Neuropeptides and the Regulation of Islet Function

Bo Ahrén, Nils Wierup, and Frank Sundler

From the Department of Clinical Sciences, Lund University, Lund, Sweden, and the Department of Experimental Medical Sciences, Lund University, Lund, Sweden

Address correspondence and reprint requests to Dr. Bo Ahrén, Department of Clinical Sciences, B11 BMC, SE-221 84 Lund, Sweden. E-mail: bo.ahren{at}med.lu.se

Abbreviations: CART, cocaine- and amphetamine-regulated transcript; CGRP, calcitonin gene–related polypeptide; GRP, gastrin-releasing polypeptide; GSIS, glucose-stimulated insulin secretion; NPY, neuropeptide Y; PACAP, pituitary adenylate cyclase–activating polypeptide; PP, pancreatic polypeptide; TH, tyrosine hydroxylase; VIP, vasoactive intestinal polypeptide

The pancreatic islets are richly innervated by autonomic nerves. The islet parasympathetic nerves emanate from intrapancreatic ganglia, which are controlled by preganglionic vagal nerves. The islet sympathetic nerves are postganglionic with the nerve cell bodies located in ganglia outside the pancreas. The sensory nerves originate from dorsal root ganglia near the spinal cord. Inside the islets, nerve terminals run close to the endocrine cells. In addition to the classic neurotransmitters acetylcholine and norepinephrine, several neuropeptides exist in the islet nerve terminals.
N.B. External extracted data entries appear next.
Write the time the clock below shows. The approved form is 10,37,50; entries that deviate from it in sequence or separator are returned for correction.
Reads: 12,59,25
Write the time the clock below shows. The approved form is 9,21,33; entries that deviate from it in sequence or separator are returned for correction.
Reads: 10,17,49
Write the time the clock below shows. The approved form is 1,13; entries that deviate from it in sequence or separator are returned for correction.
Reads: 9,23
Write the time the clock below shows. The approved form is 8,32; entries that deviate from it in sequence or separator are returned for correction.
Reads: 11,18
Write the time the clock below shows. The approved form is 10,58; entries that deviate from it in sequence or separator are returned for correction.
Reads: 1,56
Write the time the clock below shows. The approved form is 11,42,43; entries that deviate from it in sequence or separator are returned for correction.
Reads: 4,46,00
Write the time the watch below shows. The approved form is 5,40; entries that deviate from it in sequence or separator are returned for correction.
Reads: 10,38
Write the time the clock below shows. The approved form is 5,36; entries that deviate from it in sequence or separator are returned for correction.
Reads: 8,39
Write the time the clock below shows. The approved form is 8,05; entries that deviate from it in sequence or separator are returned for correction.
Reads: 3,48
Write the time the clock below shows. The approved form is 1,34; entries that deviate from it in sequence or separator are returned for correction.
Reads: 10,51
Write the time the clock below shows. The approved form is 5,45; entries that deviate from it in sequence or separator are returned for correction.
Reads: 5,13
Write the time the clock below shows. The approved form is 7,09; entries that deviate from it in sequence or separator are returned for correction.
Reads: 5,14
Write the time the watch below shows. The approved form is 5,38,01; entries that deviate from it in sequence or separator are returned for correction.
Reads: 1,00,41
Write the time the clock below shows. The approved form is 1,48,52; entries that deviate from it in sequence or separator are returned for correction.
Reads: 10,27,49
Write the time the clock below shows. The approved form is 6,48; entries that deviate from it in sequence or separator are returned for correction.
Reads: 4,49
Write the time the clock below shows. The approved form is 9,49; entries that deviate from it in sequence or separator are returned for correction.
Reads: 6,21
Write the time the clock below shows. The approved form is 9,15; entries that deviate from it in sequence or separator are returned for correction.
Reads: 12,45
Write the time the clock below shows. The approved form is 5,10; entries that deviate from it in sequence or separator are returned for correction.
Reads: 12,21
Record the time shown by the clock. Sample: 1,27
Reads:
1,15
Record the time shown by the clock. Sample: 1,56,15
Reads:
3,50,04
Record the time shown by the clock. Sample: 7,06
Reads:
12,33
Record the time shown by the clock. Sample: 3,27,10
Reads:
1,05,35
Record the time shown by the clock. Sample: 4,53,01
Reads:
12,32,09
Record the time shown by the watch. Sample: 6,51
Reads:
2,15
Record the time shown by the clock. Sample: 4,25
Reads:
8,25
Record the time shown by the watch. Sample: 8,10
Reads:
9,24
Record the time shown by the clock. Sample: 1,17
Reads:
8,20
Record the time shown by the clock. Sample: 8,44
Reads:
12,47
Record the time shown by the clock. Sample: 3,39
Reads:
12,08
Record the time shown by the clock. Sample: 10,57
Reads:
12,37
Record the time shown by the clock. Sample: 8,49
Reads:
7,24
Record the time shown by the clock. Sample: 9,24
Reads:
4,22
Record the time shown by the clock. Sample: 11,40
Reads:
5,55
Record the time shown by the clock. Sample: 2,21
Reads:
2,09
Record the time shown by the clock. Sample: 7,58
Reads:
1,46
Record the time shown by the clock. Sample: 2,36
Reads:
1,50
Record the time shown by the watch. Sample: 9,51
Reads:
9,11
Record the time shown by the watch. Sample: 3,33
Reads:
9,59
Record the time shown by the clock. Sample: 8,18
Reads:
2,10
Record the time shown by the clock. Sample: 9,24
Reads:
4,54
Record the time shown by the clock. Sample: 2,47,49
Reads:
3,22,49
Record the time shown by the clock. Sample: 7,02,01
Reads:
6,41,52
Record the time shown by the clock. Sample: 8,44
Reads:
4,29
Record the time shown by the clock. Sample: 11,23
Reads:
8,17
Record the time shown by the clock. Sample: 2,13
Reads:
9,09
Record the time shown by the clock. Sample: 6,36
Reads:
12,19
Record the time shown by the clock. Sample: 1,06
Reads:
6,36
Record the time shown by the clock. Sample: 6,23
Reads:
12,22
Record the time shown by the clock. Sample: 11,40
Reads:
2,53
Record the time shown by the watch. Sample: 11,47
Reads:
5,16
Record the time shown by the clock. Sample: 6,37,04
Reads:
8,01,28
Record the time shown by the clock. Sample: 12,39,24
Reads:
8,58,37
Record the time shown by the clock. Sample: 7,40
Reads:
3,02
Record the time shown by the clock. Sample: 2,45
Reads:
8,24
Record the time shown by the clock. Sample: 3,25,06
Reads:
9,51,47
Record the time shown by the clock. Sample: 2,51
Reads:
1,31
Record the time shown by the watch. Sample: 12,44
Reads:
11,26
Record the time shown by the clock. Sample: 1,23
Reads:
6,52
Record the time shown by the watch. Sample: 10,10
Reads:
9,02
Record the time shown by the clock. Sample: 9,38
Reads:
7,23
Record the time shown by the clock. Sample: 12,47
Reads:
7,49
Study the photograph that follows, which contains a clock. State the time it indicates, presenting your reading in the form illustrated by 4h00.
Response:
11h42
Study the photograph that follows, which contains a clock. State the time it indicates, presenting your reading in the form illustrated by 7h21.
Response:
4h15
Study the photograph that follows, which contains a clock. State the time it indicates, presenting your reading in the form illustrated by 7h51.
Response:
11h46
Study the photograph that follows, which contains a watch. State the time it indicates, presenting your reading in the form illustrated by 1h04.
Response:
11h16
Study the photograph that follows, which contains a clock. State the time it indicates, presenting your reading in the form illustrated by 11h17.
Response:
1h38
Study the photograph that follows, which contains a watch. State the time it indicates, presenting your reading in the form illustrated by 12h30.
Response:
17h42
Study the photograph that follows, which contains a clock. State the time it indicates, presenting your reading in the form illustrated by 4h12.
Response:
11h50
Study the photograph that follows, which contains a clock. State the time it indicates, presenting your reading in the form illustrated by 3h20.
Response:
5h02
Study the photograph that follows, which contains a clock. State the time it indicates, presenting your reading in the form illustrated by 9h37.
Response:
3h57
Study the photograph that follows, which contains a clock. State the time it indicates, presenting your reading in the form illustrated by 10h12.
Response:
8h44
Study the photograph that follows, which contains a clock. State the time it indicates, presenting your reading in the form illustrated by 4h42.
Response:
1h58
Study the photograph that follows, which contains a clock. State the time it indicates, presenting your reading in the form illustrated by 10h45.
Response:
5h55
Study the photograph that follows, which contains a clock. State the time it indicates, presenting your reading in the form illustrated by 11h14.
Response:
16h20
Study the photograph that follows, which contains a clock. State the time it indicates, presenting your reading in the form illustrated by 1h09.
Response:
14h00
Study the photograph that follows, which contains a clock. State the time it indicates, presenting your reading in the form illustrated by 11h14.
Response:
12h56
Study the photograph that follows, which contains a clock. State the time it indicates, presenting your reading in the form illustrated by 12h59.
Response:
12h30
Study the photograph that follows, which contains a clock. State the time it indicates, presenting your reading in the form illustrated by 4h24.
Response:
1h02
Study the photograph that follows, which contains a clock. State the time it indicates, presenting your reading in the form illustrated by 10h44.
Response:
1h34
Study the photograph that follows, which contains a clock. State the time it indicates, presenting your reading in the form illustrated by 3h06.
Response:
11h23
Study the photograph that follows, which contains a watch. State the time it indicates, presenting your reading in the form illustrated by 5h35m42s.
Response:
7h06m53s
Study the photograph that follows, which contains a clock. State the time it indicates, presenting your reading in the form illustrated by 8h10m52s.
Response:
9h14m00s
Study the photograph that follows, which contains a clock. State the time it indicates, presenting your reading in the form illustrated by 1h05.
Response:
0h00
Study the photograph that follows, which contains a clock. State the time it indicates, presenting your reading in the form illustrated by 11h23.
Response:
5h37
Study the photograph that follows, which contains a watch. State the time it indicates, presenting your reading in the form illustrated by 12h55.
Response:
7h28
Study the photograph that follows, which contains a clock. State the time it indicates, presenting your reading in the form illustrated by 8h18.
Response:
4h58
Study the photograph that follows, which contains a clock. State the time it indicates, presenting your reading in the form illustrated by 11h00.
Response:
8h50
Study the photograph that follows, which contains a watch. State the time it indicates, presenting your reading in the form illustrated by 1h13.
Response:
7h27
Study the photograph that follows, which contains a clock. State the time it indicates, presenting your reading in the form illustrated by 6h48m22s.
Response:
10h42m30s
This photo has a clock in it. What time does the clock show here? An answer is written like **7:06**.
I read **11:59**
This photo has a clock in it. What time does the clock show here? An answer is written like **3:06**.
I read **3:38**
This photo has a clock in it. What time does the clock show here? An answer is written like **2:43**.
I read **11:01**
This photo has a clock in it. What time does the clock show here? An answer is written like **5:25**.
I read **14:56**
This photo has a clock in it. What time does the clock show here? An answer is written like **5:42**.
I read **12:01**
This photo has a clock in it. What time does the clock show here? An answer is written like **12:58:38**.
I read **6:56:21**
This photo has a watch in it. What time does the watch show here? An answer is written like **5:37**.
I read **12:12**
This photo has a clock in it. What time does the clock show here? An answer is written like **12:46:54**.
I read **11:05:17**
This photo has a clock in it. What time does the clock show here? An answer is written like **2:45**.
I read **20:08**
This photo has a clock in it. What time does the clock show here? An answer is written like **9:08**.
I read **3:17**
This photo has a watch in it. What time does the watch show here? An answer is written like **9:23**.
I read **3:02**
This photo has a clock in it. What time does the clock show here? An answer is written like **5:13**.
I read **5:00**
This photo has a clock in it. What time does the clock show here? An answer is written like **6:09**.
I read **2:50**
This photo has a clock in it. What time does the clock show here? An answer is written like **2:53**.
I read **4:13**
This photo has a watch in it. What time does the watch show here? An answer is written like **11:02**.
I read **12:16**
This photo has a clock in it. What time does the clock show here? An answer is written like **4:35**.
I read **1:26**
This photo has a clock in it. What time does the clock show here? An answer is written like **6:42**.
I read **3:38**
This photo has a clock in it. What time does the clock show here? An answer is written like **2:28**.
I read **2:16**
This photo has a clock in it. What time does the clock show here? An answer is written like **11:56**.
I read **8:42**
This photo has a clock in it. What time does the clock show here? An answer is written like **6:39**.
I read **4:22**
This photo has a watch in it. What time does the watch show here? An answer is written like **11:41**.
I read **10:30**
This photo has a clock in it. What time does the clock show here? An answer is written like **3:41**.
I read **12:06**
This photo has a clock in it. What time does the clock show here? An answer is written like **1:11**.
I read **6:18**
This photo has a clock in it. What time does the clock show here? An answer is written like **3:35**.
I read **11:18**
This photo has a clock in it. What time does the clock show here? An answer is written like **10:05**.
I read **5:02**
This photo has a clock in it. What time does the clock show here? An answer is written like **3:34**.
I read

These neuropeptides are vasoactive intestinal polypeptide, pituitary adenylate cyclase–activating polypeptide, gastrin-releasing polypeptide, and cocaine- and amphetamine-regulated transcript in parasympathetic nerves; neuropeptide Y and galanin in the sympathetic nerves; and calcitonin gene–related polypeptide in sensory nerves. Activation of the parasympathetic nerves and administration of their neurotransmitters stimulate insulin and glucagon secretion, whereas activation of the sympathetic nerves and administration of their neurotransmitters inhibit insulin but stimulate glucagon secretion. The autonomic nerves contribute to the cephalic phase of insulin secretion, to glucagon secretion during hypoglycemia, to pancreatic polypeptide secretion, and to the inhibition of insulin secretion, which is seen during stress. In rodent models of diabetes, the number of islet autonomic nerves is upregulated. This review focuses on neural regulation of islet function, with emphasis on the neuropeptides.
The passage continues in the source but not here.